Let [math] L = \begin{bmatrix} 1 & 0\\ l & 1 \end{bmatrix} [/math], [math] U = \begin{bmatrix} u_1 & u_3\\ 0 & u_2 \end{bmatrix} [/math]

[math] \Rightarrow LU = \begin{bmatrix} u_1 & u_3\\ lu_1 & lu_3+u_2 \end{bmatrix} [/math]

Let [math] M = \begin{bmatrix} m_1 & m_3\\ m_2 & m_4 \end{bmatrix} = LU [/math]

[math]\Rightarrow \left\{ \begin{array}{lr} u_1 = m_1 & \\ lu_1 = m_2 & \\ u_3 = m_3& \\ lu_3 + u_2 = m_4 \end{array} \right. [/math]

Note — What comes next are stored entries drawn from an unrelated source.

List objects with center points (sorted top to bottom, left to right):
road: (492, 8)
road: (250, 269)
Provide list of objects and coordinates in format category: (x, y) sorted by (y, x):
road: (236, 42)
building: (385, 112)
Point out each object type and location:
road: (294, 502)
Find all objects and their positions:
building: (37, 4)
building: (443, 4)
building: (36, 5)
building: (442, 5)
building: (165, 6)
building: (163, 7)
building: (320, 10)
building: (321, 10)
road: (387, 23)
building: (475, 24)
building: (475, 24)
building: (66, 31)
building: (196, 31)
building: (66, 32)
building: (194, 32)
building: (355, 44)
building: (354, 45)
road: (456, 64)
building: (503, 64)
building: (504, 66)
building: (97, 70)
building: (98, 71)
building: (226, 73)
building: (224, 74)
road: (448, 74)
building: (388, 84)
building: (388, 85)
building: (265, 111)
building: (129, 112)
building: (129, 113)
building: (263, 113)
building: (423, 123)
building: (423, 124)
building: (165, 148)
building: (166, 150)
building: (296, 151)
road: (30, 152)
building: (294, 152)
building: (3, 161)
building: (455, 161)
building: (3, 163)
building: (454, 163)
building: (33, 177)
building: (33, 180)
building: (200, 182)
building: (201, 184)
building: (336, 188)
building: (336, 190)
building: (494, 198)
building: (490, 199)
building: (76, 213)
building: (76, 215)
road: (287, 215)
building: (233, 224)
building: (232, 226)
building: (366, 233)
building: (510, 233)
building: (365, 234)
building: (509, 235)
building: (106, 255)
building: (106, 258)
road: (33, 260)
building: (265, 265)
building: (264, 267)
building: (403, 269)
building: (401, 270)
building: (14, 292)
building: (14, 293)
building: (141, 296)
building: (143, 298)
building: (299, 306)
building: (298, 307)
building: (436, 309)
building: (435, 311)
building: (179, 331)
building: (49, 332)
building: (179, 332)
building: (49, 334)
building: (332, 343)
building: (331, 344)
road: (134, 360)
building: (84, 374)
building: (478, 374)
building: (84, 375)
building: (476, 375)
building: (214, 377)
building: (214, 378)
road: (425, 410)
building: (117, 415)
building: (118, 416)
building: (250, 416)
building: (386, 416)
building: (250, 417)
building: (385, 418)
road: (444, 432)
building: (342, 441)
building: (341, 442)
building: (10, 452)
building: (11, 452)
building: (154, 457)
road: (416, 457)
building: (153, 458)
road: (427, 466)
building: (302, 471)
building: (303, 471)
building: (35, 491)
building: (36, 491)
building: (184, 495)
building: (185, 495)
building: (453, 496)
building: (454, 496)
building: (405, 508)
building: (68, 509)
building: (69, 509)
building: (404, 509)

Let [math]m_1 = m_2 = 0 \Rightarrow[/math] There are 3 equations for 4 variables [math]\Rightarrow[/math] There are many value for [math]l[/math] satisfies the equations.

[math]\Rightarrow[/math] LU factorization of [math]M[/math] not unique.